Boogie (IV to IV+). The boogie steps up its came now. Tight gorge. Tight rapids.
- Jaws (V). Another big rapid that is very tough to scout or portage. You can scout the top from the right shore. But this does nothing for the people who run first and have no safety below, and the exit rapid which people get pushed into blindly. The entrance drop is a narrow slot on the left, drive left and boof over the curler. Then, line up the center flake for an autoboof into the crux part of the rapid. Landing, you drop through a constricted channel of diagonals, mind the right side as you approach the main drop as a small but powerful little hole exists there. Then, go left with the flow and melt down into the pool below. Thank goodness this one doesn't generally have a hole, as the seam is hard to avoid and we all went deep. There is a small eddy that can be caught and safety set from it immediately on the left here. Below, is a junky exit. A weird ledge is run center moving right and ideally you exit int the right through some boulder mank. Alternatively if it pushes you left, it is tight slots that go, but won't be super pleasant for your elbows as it is very tight.

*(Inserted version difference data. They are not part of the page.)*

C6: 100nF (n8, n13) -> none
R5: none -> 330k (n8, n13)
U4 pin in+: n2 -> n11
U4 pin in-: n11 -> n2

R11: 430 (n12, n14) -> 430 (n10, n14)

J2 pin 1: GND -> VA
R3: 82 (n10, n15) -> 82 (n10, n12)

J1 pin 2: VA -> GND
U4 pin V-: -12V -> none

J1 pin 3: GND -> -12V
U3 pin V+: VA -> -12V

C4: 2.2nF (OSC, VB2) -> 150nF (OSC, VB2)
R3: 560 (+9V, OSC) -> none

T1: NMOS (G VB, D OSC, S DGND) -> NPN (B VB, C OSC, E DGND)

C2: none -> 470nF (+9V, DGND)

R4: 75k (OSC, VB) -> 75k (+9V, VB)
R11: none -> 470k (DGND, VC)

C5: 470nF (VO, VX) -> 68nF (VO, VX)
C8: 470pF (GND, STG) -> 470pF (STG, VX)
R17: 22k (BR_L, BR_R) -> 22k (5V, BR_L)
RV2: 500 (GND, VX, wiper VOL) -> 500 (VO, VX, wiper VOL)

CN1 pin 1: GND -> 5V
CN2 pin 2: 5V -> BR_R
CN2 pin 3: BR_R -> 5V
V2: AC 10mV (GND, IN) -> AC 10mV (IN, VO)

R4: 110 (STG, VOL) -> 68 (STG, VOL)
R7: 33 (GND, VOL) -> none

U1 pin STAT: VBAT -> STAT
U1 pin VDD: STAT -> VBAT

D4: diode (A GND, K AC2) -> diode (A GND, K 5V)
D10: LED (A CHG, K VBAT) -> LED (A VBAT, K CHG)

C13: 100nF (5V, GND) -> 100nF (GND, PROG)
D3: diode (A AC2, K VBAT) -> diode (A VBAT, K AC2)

- Double Drop (IV to IV+). A sharp right hand bend and a ramp against the wall leads you to the last of the bigger boogie rapids. This double drop was run center and then right. The middle had a weird curler to melt you. I think you could also sail a boof left at the exit. Mind the right wall at the bottom as it was undercut.
Last Bigger One (IV). One last bigger drop. We boofed the top ledge left of center and then landed driving left to avoid the sorta chunky exit in the middle and right.
- Backwards (III to IV). Normally you send first timers down backwards down the right. But our day had trees on either side so it required a finely tuned line and a bit more of a rock check in the final ledge.
- Opens up and turns into class I.
Take-out: 8 miles north of Brownville ME on NE-11 turn left onto the dirt Katahdin Iron Works Rd. Follow this for 6.5 miles to the bridge crossing over the river. Turn right to stay on Katahdin. In another 3.4 miles go left at the fork and quickly cross the river again. Continue for 3.0 more miles and look for the parking area at the trailhead.
Put-in: Continue on Katahdin Iron Works Rd for 5.4 miles. This dirt road can be muddy and rutted during the spring, or even snow covered. So bring something better than a minivan for the shuttle. Park at the gate at the junction of Frenchtown Rd and walk 0.4 miles down Katahdin (past the gate) to access the put-in.